> _Aim_
Reproduce every line of the records below word for word.

Collected data entries
----------

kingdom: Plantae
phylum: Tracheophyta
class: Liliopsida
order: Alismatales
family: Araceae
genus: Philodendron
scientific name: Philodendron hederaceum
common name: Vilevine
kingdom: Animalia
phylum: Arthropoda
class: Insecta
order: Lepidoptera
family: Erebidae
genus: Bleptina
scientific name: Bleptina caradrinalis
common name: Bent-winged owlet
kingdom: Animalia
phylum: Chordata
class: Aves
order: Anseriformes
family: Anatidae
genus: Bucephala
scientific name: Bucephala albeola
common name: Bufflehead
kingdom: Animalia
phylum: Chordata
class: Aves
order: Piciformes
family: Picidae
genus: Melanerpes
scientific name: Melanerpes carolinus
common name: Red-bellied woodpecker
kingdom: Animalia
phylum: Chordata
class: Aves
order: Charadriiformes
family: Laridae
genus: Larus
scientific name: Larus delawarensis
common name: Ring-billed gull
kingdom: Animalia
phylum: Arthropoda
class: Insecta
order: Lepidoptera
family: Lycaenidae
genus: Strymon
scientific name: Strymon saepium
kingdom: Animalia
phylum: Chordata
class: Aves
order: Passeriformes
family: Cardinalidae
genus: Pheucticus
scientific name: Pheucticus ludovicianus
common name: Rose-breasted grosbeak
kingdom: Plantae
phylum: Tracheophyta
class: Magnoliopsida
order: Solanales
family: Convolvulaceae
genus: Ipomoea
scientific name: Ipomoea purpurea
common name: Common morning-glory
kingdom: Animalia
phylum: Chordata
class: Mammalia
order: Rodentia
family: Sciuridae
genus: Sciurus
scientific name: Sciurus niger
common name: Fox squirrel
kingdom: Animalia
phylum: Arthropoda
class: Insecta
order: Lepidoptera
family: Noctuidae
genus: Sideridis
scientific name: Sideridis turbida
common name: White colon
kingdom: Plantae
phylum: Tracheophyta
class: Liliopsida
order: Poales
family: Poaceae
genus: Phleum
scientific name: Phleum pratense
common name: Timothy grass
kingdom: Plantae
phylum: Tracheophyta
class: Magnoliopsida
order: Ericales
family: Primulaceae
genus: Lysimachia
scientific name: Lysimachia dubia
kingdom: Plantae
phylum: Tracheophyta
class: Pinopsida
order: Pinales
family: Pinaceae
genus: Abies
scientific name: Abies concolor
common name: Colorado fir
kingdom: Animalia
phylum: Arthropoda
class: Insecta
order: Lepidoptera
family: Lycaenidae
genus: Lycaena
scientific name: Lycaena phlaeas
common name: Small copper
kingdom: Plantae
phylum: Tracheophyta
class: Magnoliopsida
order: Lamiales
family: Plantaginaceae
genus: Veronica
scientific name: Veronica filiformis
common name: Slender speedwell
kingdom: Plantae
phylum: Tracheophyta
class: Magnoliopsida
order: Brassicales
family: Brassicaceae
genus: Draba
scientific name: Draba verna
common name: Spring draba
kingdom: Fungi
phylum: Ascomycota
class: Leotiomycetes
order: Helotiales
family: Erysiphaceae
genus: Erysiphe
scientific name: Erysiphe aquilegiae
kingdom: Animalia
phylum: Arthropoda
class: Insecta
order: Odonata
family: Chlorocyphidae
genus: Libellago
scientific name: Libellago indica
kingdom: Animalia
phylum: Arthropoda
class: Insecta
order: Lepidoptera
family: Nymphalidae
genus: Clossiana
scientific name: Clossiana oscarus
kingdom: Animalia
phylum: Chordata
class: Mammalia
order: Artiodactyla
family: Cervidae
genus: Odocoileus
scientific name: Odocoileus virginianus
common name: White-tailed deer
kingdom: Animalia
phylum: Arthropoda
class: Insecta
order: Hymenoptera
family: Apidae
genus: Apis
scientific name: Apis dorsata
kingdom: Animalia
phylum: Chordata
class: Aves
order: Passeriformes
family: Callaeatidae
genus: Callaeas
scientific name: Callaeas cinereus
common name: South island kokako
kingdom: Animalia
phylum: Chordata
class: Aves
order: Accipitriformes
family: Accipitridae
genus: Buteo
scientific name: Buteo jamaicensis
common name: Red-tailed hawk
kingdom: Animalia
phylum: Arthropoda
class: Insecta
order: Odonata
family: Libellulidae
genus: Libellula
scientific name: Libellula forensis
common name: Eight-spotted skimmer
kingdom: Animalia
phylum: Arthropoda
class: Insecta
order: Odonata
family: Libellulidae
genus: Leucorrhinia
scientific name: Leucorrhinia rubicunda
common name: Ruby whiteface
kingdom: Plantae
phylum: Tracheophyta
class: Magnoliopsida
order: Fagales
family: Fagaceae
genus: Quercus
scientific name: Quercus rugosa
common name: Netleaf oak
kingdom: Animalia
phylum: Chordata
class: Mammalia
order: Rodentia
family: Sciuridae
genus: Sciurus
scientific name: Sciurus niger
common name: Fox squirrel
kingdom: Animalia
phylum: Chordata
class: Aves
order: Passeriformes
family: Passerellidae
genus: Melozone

----------

> _Correct answer_
kingdom: Plantae
phylum: Tracheophyta
class: Liliopsida
order: Alismatales
family: Araceae
genus: Philodendron
scientific name: Philodendron hederaceum
common name: Vilevine
kingdom: Animalia
phylum: Arthropoda
class: Insecta
order: Lepidoptera
family: Erebidae
genus: Bleptina
scientific name: Bleptina caradrinalis
common name: Bent-winged owlet
kingdom: Animalia
phylum: Chordata
class: Aves
order: Anseriformes
family: Anatidae
genus: Bucephala
scientific name: Bucephala albeola
common name: Bufflehead
kingdom: Animalia
phylum: Chordata
class: Aves
order: Piciformes
family: Picidae
genus: Melanerpes
scientific name: Melanerpes carolinus
common name: Red-bellied woodpecker
kingdom: Animalia
phylum: Chordata
class: Aves
order: Charadriiformes
family: Laridae
genus: Larus
scientific name: Larus delawarensis
common name: Ring-billed gull
kingdom: Animalia
phylum: Arthropoda
class: Insecta
order: Lepidoptera
family: Lycaenidae
genus: Strymon
scientific name: Strymon saepium
kingdom: Animalia
phylum: Chordata
class: Aves
order: Passeriformes
family: Cardinalidae
genus: Pheucticus
scientific name: Pheucticus ludovicianus
common name: Rose-breasted grosbeak
kingdom: Plantae
phylum: Tracheophyta
class: Magnoliopsida
order: Solanales
family: Convolvulaceae
genus: Ipomoea
scientific name: Ipomoea purpurea
common name: Common morning-glory
kingdom: Animalia
phylum: Chordata
class: Mammalia
order: Rodentia
family: Sciuridae
genus: Sciurus
scientific name: Sciurus niger
common name: Fox squirrel
kingdom: Animalia
phylum: Arthropoda
class: Insecta
order: Lepidoptera
family: Noctuidae
genus: Sideridis
scientific name: Sideridis turbida
common name: White colon
kingdom: Plantae
phylum: Tracheophyta
class: Liliopsida
order: Poales
family: Poaceae
genus: Phleum
scientific name: Phleum pratense
common name: Timothy grass
kingdom: Plantae
phylum: Tracheophyta
class: Magnoliopsida
order: Ericales
family: Primulaceae
genus: Lysimachia
scientific name: Lysimachia dubia
kingdom: Plantae
phylum: Tracheophyta
class: Pinopsida
order: Pinales
family: Pinaceae
genus: Abies
scientific name: Abies concolor
common name: Colorado fir
kingdom: Animalia
phylum: Arthropoda
class: Insecta
order: Lepidoptera
family: Lycaenidae
genus: Lycaena
scientific name: Lycaena phlaeas
common name: Small copper
kingdom: Plantae
phylum: Tracheophyta
class: Magnoliopsida
order: Lamiales
family: Plantaginaceae
genus: Veronica
scientific name: Veronica filiformis
common name: Slender speedwell
kingdom: Plantae
phylum: Tracheophyta
class: Magnoliopsida
order: Brassicales
family: Brassicaceae
genus: Draba
scientific name: Draba verna
common name: Spring draba
kingdom: Fungi
phylum: Ascomycota
class: Leotiomycetes
order: Helotiales
family: Erysiphaceae
genus: Erysiphe
scientific name: Erysiphe aquilegiae
kingdom: Animalia
phylum: Arthropoda
class: Insecta
order: Odonata
family: Chlorocyphidae
genus: Libellago
scientific name: Libellago indica
kingdom: Animalia
phylum: Arthropoda
class: Insecta
order: Lepidoptera
family: Nymphalidae
genus: Clossiana
scientific name: Clossiana oscarus
kingdom: Animalia
phylum: Chordata
class: Mammalia
order: Artiodactyla
family: Cervidae
genus: Odocoileus
scientific name: Odocoileus virginianus
common name: White-tailed deer
kingdom: Animalia
phylum: Arthropoda
class: Insecta
order: Hymenoptera
family: Apidae
genus: Apis
scientific name: Apis dorsata
kingdom: Animalia
phylum: Chordata
class: Aves
order: Passeriformes
family: Callaeatidae
genus: Callaeas
scientific name: Callaeas cinereus
common name: South island kokako
kingdom: Animalia
phylum: Chordata
class: Aves
order: Accipitriformes
family: Accipitridae
genus: Buteo
scientific name: Buteo jamaicensis
common name: Red-tailed hawk
kingdom: Animalia
phylum: Arthropoda
class: Insecta
order: Odonata
family: Libellulidae
genus: Libellula
scientific name: Libellula forensis
common name: Eight-spotted skimmer
kingdom: Animalia
phylum: Arthropoda
class: Insecta
order: Odonata
family: Libellulidae
genus: Leucorrhinia
scientific name: Leucorrhinia rubicunda
common name: Ruby whiteface
kingdom: Plantae
phylum: Tracheophyta
class: Magnoliopsida
order: Fagales
family: Fagaceae
genus: Quercus
scientific name: Quercus rugosa
common name: Netleaf oak
kingdom: Animalia
phylum: Chordata
class: Mammalia
order: Rodentia
family: Sciuridae
genus: Sciurus
scientific name: Sciurus niger
common name: Fox squirrel
kingdom: Animalia
phylum: Chordata
class: Aves
order: Passeriformes
family: Passerellidae
genus: Melozone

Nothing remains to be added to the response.